The image of Riqui Puig, jersey backwards, leaping into the arms of his teammates at the final whistle, is one I won’t soon forget. It feels personal, even though it isn’t. The Galaxy have struggled for a decade, but they’ve always believed they were meant to win. Their history tells them that, and now so does their present. Two goals in 13 minutes. They set the tone and never looked back.
Vanney deserves credit for that. For stabilizing a team that was teetering not so long ago, for making the right signings, for trusting his players even without his most important piece on the field. The Galaxy’s comeback story is what every Red Bulls fan dreams about. But dreams are just that, aren’t they?
At what point do we stop believing this is just bad luck?
The questions will linger into the offseason. Forsberg needs support. Schwarz needs backing. The ownership group needs to decide whether New York Red Bulls will remain a “project” team forever or become a club that invests like champions.
Galaxy have six MLS Cups. New York Red Bulls have zero. Zero.
If you’re a longtime Red Bulls fan, you know what that number feels like. You can hear it in your head, the echoes of old failures merging with new ones. You see it in the faces of fans who made the trip to Carson only to watch, helpless, as another chance disappeared into the California night.
At some point, I’ll move on. I’ll tell myself it’s just a game. I’ll remember the joy of the season—the comeback wins, the playoff run, the glimpses of what might still be.

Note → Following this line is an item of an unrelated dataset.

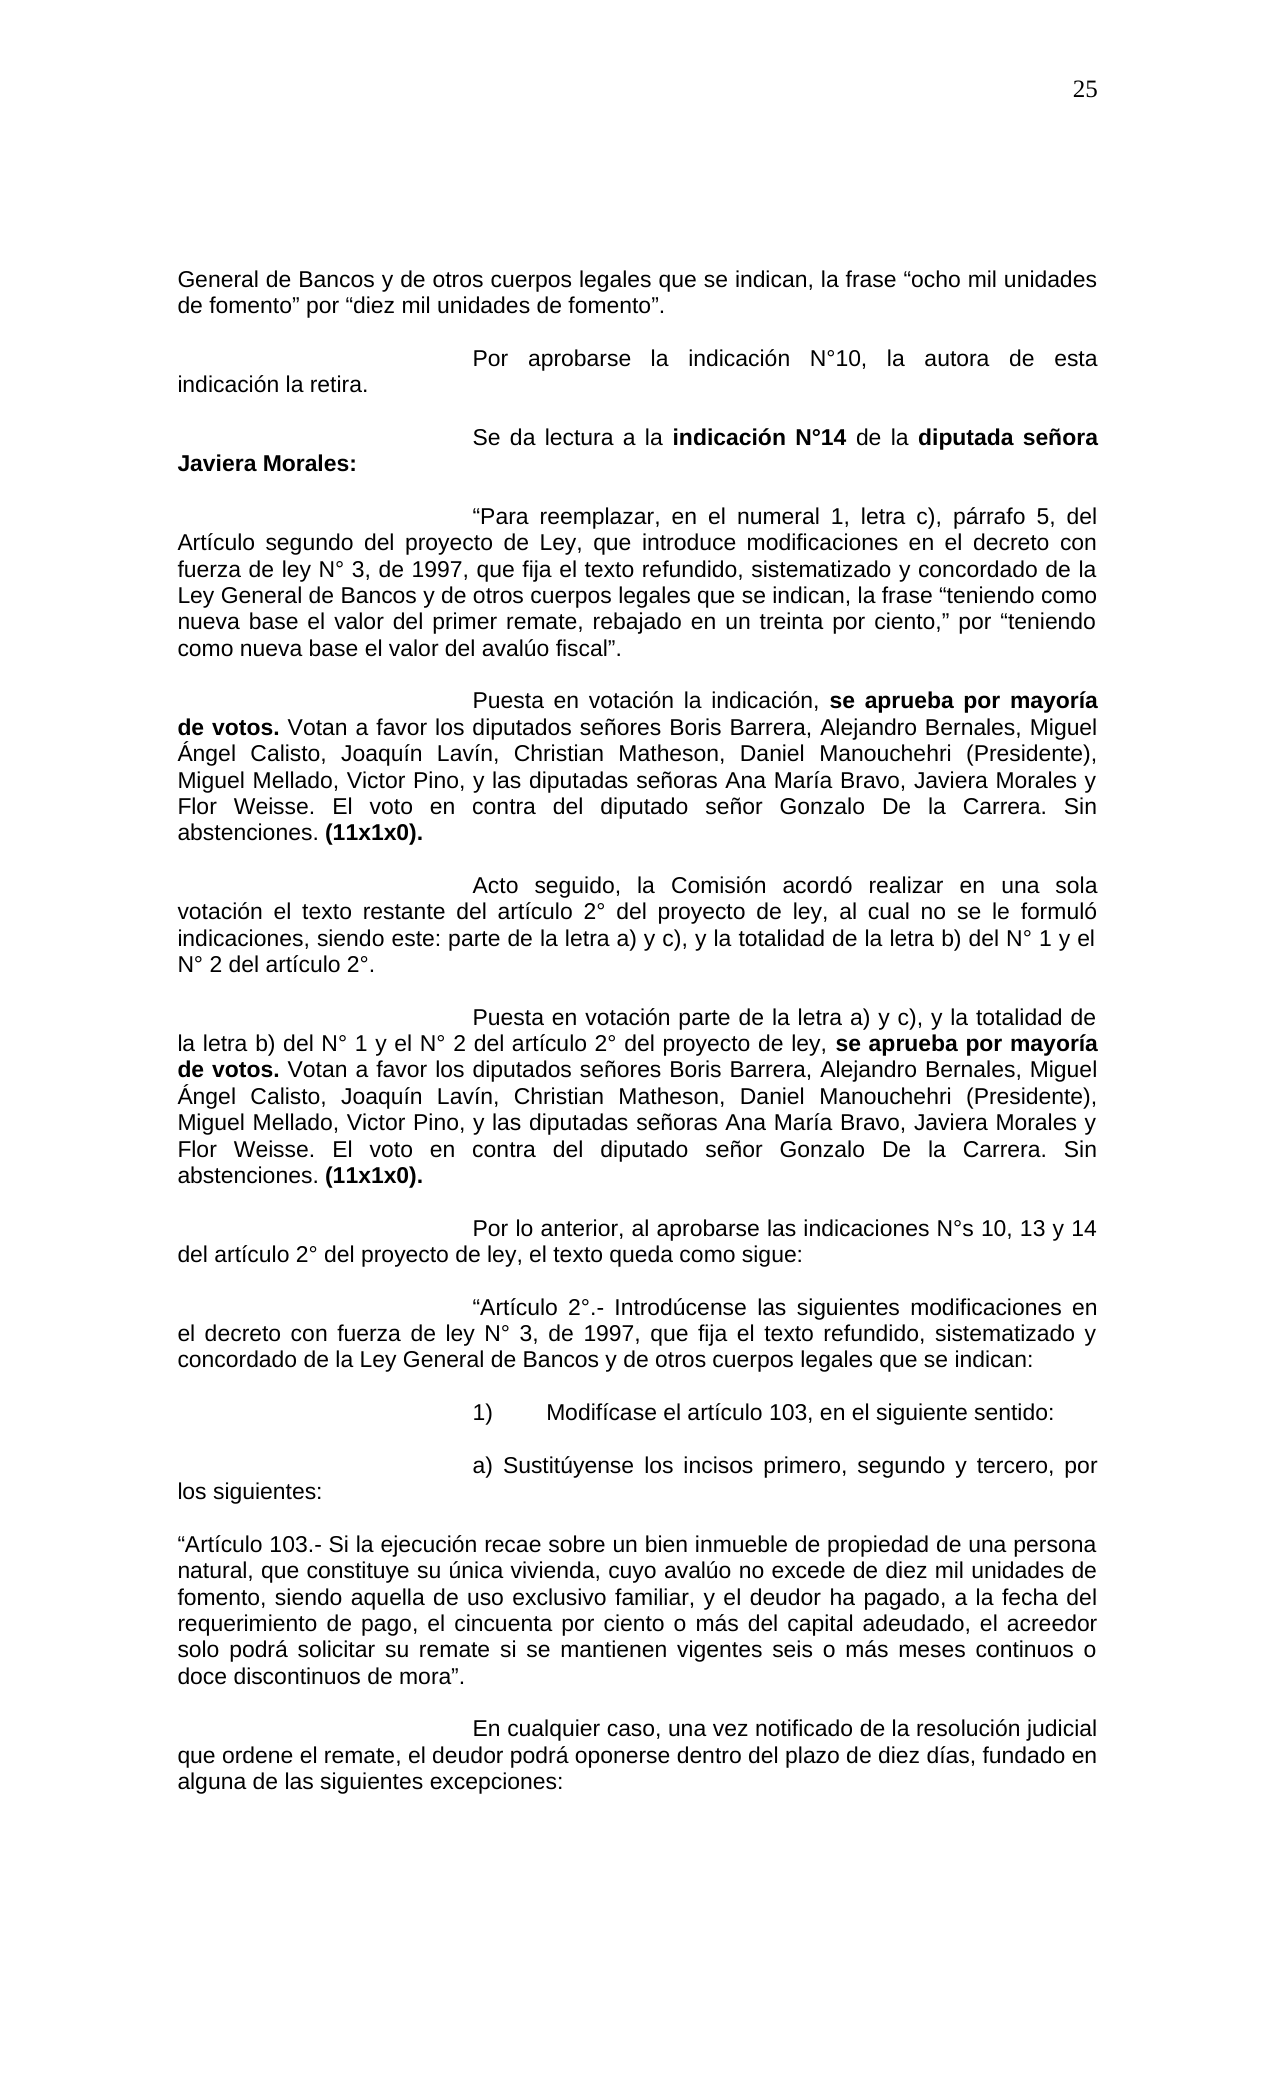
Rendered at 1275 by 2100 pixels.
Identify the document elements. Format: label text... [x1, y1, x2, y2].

But tonight, I’ll just sit with it. With the frustration and the sadness and the feeling that this was supposed to be our moment.
It wasn’t.
Again.
Tough loss but great match and even with the “goal scoring” deficiency Emil was in position to score the tying goal but it went wide. The Gaxaly went into a defensive shell after the second goal and Red Bulls played themselves back into the match. Gutted but happy the match was so entertaining
So sorry, Jake. Been there with my teams. It was a great game and, to be fair, the Red Bulls really didn't have any business being there. Be proud of how far they got.